- What to produce -
Please repeat the part of the food security text between "Aspects of the" and "given environmental constraints.", inclusive, word for word.

- Text section -
· · · · · · ·

Source: FAO Food requirements and population growth (FAO: 1996)

In 2009, the FAO gathered a high level panel of experts to guide the development of “How to Feed the World in 2050.” The bottom line in their analysis was that “The world has the technology and resources to eradicate hunger and ensure long-term food security for all, in spite of many challenges and risks. It needs to mobilize political will and build the necessary institutions to ensure that key decisions on investments and policies to eradicate hunger are taken and implemented effectively.”10

In 2010, the British government commissioned a major report on “The Future of Food and Farming” and, considering the same question – feeding the world in 2050, came to a somewhat different conclusion than the FAO group. “Much can be achieved immediately with current technologies and knowledge given sufficient will and investment. But coping with future challenges will require more radical changes to the food system and investment in new research to provide new solutions to novel problems.” The Report also noted that “Other studies have stated that policies in all areas of the food system should consider the implications for volatility, sustainability, climate change, and hunger. Here it is argued that policy in other sectors outside the food system also needs to be developed in much closer conjunction with that for food. These areas include energy, water supply, land use, the sea, ecosystem services and biodiversity. …These other areas will crucially affect the food system and therefore food security. …Food is such a critical necessity for human existence, with broad implications for poverty, physical and mental development, wellbeing, economic migration, and conflict that, if supply is threatened, it will come to dominate policy agendas and prevent progress in other areas.”11

Aspects of the Food Security Challenge

As these and many other analyses have indicated, the emerging global food security challenge has several aspects:

  • Productivity trends indicate that the rate of yield growth of major crops has weakened since 1990 in many agricultural economies.12 There is disagreement among scientists as to whether these rates can be increased as a result of breakthroughs in crop breeding or through the adoption of more efficient management techniques. A slowing of yield growth, however, implies that it will be more difficult to increase food supply more rapidly than the rate of population increase, especially given environmental constraints.

· · · · · · ·

- Record excerpts -
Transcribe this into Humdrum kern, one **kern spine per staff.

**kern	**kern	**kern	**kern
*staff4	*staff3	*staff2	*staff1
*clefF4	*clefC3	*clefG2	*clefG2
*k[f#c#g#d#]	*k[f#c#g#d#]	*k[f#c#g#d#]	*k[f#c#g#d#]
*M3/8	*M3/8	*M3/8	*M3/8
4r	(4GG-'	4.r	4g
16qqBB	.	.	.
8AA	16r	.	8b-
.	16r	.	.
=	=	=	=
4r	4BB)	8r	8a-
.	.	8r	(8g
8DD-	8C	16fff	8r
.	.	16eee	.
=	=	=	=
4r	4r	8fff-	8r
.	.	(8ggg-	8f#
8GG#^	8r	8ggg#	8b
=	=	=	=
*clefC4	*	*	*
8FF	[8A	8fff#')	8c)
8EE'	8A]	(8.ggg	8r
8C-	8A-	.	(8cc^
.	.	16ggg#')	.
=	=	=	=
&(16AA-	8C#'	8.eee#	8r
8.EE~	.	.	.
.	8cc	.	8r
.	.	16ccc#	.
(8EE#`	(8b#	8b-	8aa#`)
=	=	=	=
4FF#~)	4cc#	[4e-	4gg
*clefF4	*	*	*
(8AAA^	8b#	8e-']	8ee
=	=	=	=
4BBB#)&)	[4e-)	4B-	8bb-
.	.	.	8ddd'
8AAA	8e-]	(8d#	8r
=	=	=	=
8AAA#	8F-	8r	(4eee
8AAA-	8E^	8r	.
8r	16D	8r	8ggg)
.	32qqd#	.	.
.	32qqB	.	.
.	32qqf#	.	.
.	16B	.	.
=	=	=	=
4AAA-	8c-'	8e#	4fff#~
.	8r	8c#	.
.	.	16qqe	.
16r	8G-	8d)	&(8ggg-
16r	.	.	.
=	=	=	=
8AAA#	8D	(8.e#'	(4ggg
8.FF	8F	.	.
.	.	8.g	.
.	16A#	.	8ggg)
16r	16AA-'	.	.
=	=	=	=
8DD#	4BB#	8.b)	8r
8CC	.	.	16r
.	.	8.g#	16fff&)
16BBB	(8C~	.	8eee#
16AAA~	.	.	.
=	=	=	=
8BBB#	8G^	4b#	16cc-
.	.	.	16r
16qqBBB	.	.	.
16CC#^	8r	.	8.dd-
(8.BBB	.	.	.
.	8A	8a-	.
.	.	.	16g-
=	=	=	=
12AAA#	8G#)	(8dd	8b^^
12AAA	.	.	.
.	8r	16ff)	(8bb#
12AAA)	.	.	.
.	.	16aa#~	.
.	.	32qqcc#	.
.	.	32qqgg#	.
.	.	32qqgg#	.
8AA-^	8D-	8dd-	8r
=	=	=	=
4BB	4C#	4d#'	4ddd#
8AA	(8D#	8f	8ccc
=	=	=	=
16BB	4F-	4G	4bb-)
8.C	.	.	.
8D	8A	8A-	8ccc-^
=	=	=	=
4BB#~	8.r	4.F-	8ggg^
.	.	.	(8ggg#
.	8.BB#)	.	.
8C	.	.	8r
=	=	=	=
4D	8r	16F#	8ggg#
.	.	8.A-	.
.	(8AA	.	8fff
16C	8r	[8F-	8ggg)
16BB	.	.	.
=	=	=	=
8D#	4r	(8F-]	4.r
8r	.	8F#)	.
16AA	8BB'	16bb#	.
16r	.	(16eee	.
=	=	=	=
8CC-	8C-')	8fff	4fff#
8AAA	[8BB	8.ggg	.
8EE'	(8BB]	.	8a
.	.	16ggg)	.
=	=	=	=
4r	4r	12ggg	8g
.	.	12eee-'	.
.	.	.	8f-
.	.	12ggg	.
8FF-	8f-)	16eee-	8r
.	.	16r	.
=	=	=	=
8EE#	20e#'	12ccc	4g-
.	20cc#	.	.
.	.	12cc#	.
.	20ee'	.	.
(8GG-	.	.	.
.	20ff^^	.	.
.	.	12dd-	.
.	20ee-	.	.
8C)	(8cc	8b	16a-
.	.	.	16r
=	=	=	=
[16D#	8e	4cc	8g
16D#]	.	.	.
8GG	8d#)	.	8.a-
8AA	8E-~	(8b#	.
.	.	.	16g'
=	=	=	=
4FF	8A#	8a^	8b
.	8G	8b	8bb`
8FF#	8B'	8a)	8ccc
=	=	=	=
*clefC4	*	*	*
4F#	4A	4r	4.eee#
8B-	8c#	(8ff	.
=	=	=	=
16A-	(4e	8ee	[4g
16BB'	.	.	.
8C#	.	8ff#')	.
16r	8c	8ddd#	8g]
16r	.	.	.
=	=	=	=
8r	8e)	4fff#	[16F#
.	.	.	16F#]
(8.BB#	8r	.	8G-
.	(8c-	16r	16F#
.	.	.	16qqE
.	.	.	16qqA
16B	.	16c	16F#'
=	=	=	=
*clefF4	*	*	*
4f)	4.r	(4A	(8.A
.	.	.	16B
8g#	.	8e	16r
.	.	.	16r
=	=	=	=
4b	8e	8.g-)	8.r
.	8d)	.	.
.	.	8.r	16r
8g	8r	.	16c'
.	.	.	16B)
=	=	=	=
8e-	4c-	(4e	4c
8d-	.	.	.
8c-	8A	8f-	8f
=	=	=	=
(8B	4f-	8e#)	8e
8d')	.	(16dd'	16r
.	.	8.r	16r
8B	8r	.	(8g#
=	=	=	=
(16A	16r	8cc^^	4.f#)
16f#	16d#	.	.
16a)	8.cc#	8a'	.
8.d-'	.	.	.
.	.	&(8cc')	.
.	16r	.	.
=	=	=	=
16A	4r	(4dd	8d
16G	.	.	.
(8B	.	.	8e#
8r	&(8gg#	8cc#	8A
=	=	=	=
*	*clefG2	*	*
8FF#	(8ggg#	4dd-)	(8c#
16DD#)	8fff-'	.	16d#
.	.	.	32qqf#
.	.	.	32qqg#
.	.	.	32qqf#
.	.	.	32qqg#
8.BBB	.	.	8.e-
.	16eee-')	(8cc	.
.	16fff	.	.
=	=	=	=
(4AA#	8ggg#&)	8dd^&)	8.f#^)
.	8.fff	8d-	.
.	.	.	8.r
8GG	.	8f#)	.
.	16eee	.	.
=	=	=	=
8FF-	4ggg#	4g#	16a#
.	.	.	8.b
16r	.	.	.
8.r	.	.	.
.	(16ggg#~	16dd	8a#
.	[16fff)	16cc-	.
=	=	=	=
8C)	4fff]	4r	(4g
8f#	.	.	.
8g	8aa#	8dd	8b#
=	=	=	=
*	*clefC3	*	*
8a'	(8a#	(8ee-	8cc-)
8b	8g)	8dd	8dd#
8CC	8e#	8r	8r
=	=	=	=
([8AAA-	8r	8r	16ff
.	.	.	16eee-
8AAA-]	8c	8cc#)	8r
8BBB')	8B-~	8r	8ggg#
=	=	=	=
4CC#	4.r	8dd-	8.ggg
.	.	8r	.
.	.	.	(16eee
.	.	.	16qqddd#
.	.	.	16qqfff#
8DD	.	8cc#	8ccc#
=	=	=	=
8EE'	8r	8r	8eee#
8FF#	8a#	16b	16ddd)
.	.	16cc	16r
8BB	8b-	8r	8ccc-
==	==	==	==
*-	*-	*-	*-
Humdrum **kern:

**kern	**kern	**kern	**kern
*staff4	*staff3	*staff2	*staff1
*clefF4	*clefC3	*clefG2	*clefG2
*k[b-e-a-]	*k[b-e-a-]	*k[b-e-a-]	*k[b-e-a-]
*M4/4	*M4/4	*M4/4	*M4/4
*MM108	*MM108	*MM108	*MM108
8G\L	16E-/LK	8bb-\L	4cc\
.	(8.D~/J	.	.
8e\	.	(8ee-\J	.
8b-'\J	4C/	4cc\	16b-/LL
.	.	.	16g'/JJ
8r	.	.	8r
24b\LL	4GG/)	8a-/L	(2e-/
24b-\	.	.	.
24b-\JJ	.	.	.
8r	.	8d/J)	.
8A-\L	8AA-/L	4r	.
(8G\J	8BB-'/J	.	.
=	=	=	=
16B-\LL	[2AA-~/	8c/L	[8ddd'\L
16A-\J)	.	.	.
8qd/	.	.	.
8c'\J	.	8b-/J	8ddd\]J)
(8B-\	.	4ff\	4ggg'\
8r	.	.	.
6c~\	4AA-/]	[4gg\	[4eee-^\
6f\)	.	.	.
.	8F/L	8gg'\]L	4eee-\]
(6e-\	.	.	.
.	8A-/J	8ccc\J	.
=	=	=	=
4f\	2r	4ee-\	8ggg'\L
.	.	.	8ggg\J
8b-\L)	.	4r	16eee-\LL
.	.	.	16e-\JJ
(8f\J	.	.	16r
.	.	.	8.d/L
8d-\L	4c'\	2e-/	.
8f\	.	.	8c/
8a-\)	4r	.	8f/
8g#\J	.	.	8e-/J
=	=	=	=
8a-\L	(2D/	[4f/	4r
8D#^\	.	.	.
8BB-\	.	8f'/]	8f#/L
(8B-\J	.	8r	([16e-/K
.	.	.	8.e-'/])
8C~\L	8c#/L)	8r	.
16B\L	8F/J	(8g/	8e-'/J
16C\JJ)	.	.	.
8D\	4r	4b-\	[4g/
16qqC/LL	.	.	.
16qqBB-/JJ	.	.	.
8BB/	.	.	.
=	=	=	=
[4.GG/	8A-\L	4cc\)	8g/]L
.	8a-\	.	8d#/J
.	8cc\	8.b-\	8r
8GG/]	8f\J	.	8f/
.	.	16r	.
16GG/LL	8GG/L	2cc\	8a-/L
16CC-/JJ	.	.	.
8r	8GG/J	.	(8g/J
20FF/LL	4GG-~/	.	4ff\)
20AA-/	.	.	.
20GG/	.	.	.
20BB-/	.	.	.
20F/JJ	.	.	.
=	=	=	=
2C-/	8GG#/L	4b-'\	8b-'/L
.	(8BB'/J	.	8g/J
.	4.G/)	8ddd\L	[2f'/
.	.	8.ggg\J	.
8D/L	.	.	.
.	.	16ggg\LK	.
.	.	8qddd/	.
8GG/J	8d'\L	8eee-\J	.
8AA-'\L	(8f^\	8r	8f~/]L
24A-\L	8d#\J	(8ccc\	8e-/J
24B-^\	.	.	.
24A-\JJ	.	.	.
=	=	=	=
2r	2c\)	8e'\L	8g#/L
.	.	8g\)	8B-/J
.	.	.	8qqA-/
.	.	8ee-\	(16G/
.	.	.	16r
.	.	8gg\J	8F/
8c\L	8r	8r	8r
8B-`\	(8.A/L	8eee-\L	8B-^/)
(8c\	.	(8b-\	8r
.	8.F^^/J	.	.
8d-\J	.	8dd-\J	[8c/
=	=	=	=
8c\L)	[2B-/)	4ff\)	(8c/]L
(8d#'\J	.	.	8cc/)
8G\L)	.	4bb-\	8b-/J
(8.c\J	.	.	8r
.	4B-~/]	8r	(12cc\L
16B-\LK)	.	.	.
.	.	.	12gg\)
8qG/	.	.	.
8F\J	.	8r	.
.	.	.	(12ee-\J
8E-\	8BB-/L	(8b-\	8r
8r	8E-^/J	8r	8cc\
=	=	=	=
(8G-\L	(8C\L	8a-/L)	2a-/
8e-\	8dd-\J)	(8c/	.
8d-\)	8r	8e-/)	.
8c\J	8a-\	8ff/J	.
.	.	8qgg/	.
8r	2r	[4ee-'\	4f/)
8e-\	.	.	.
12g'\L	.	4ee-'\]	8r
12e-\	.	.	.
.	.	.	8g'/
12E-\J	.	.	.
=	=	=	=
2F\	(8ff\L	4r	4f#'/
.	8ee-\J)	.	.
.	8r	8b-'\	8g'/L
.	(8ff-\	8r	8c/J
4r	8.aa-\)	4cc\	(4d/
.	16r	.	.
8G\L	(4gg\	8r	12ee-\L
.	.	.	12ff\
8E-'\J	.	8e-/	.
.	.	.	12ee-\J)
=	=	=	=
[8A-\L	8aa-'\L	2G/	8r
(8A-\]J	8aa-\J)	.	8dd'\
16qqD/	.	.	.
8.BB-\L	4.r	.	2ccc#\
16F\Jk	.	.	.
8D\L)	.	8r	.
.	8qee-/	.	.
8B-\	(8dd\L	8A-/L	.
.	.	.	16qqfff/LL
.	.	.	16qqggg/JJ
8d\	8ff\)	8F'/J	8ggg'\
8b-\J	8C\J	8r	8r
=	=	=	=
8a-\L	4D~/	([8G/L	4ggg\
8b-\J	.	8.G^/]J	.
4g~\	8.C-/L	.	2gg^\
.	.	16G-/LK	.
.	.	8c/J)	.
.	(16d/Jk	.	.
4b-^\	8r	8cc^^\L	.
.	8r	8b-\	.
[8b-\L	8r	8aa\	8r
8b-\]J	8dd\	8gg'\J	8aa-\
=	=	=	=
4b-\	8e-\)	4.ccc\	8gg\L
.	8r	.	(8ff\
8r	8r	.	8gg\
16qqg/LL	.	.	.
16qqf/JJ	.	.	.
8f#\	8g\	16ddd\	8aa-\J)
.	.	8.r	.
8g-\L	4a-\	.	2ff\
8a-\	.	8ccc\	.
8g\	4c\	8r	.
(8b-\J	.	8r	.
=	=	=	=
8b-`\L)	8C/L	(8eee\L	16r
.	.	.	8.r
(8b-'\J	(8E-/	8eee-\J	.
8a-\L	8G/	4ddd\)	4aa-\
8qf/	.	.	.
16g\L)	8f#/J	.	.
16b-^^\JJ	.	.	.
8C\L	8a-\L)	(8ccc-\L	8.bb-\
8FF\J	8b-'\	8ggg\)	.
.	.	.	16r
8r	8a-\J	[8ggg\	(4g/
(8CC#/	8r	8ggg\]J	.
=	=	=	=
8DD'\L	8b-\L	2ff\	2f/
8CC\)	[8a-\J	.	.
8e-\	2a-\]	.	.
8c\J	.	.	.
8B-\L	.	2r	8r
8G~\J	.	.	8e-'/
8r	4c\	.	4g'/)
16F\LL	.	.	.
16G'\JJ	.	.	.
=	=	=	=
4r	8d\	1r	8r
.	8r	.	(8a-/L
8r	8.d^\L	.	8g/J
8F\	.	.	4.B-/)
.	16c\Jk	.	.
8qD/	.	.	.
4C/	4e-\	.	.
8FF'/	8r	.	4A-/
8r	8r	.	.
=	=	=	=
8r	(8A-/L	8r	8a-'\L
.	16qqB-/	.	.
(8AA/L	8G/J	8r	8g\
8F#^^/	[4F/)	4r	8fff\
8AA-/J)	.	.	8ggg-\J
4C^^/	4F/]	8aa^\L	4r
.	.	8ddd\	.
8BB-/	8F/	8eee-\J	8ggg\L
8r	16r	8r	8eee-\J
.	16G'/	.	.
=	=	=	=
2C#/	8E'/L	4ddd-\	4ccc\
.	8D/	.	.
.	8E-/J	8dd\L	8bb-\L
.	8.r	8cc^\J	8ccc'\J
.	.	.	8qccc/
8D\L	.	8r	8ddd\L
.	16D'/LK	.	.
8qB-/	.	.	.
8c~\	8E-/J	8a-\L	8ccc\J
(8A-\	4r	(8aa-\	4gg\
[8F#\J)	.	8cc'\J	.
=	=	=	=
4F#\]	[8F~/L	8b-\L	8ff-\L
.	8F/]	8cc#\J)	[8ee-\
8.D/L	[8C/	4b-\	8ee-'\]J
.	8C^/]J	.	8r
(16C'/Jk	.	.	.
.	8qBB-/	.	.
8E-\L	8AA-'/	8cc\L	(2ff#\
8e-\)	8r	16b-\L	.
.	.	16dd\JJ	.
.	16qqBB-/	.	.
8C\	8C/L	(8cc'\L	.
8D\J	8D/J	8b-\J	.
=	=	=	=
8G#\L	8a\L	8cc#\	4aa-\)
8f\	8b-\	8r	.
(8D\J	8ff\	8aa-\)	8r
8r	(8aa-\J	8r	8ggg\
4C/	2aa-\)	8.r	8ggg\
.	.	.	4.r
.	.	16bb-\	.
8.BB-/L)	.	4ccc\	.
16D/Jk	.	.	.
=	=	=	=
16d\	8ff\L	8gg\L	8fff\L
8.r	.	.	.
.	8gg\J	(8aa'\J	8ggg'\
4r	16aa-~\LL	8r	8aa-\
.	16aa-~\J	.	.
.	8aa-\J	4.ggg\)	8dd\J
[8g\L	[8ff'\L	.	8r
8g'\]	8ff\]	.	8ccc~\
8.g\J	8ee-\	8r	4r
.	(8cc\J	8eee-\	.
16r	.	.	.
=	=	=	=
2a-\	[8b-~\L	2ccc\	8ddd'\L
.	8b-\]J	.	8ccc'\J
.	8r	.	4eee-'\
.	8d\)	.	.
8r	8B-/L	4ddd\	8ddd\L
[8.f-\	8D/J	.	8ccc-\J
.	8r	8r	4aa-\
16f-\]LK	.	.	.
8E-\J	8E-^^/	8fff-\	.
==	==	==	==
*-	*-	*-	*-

· · · · · · ·

- Solved problem -
Aspects of the Food Security Challenge

As these and many other analyses have indicated, the emerging global food security challenge has several aspects:

  • Productivity trends indicate that the rate of yield growth of major crops has weakened since 1990 in many agricultural economies.12 There is disagreement among scientists as to whether these rates can be increased as a result of breakthroughs in crop breeding or through the adoption of more efficient management techniques. A slowing of yield growth, however, implies that it will be more difficult to increase food supply more rapidly than the rate of population increase, especially given environmental constraints.